Microsoft wanted to buy Activision three days after harassment allegations

The company wasn’t alone in wanting to buy Activision-Blizzard, but it wasted no time

The underside of the surprise takeover of the Activision-Blizzard group by Microsoft has finally been made public. Last Friday, February 18, a file filed by the American giant with the Security and Exchange Commission (SEC) was made public. It details in particular how the firm profited from sexual harassment accusations around Blizzard to acquire the company at a good price.

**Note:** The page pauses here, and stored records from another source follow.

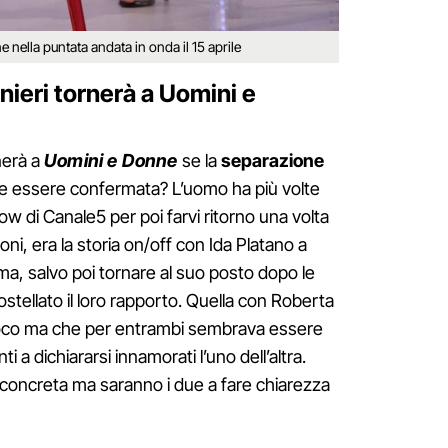
 nella puntata andata in onda il 15 aprile
ieri tornerà a Uomini e
nerà a
Uomini e Donne
se la
separazione
 essere confermata? L’uomo ha più volte
how di Canale5 per poi farvi ritorno una volta
oni, era la storia on/off con Ida Platano a
mma, salvo poi tornare al suo posto dopo le
stellato il loro rapporto. Quella con Roberta
poco ma che per entrambi sembrava essere
i a dichiararsi innamorati l’uno dell’altra.
 è concreta ma saranno i due a fare chiarezza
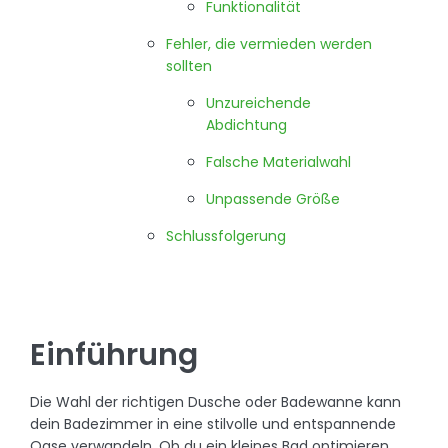
Funktionalität
Fehler, die vermieden werden
sollten
Unzureichende
Abdichtung
Falsche Materialwahl
Unpassende Größe
Schlussfolgerung
Einführung
Die Wahl der richtigen Dusche oder Badewanne kann
dein Badezimmer in eine stilvolle und entspannende
Oase verwandeln. Ob du ein kleines Bad optimieren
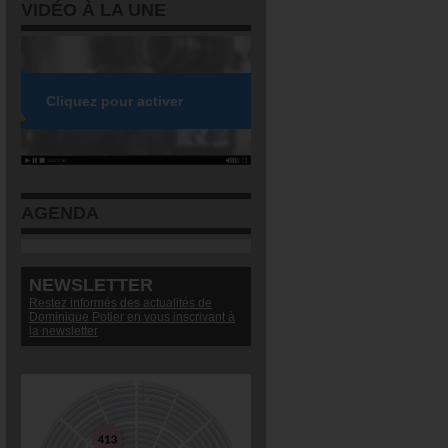
VIDÉO À LA UNE
AGENDA
NEWSLETTER
Restez informés des actualités de
Dominique Potier en vous inscrivant à
la newsletter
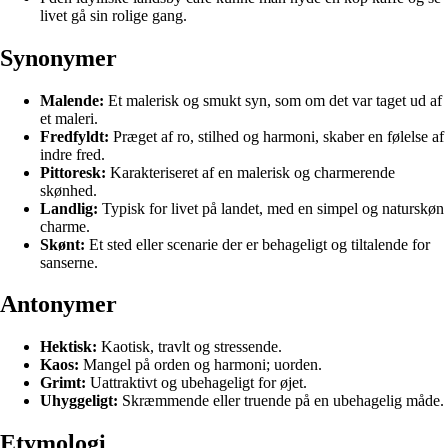
livet gå sin rolige gang.
Synonymer
Malende:
Et malerisk og smukt syn, som om det var taget ud af
et maleri.
Fredfyldt:
Præget af ro, stilhed og harmoni, skaber en følelse af
indre fred.
Pittoresk:
Karakteriseret af en malerisk og charmerende
skønhed.
Landlig:
Typisk for livet på landet, med en simpel og naturskøn
charme.
Skønt:
Et sted eller scenarie der er behageligt og tiltalende for
sanserne.
Antonymer
Hektisk:
Kaotisk, travlt og stressende.
Kaos:
Mangel på orden og harmoni; uorden.
Grimt:
Uattraktivt og ubehageligt for øjet.
Uhyggeligt:
Skræmmende eller truende på en ubehagelig måde.
Etymologi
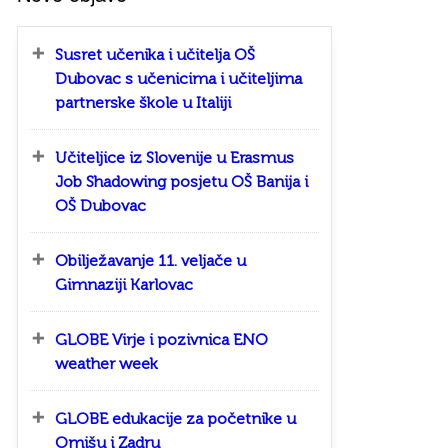
Susret učenika i učitelja OŠ
Dubovac s učenicima i učiteljima
partnerske škole u Italiji
Učiteljice iz Slovenije u Erasmus
Job Shadowing posjetu OŠ Banija i
OŠ Dubovac
Obilježavanje 11. veljače u
Gimnaziji Karlovac
GLOBE Virje i pozivnica ENO
weather week
GLOBE edukacije za početnike u
Omišu i Zadru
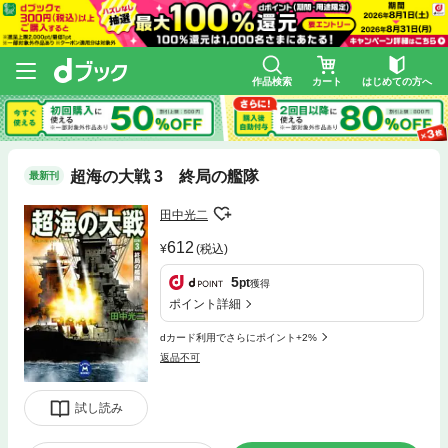
作品検索
カート
はじめての方へ
超海の大戦 3 終局の艦隊
最新刊
田中光二
612
(税込)
5
pt
獲得
ポイント詳細
dカード利用でさらにポイント+2%
返品不可
試し読み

As a reminder, the allegations began following the publication of an investigation by the wall street journal last summer. Several employees accused the company of fostering a toxic culture, and of covering up numerous cases of harassment and sexual assault. A situation that obviously did not suit the group, especially since CEO Bobby Kotick himself was cited in several cases.

It is only three days after the revelations of the wall street journal that Microsoft CEO Satya Nadella reached out to Activision-Blizzard to discuss a possible acquisition. On the same day, Xbox boss Philm Spencer detailed how bad he was “disturbed and deeply disturbed by the horrific events and actions” by the actions perpetrated by Blizzard, to the point of questioning “every aspect” of its relationship with the company.

Microsoft wastes no time

Only two months later, we learned of the acquisition of Activision Blizzard by Microsoft, for the modest sum of 68.7 billion dollars. Having become a division of Microsoft Gaming, the company is now directly under the orders of Phil Spencer. A surprise takeover, but above all done in a hurry, to guarantee Microsoft the lowest possible price. It must be said that if the firm of Redmond wasted no timeshe was not alone on the file: at least four other potential buyers had already come forward.

It remains to be seen if Microsoft will keep its promises, and if the company will succeed in redeem Activision’s disastrous image. To achieve this, it will probably be necessary to consider parting with its former CEO Bobby Kotick, who could leave with $410 million for all of his actions. A nice starting gift.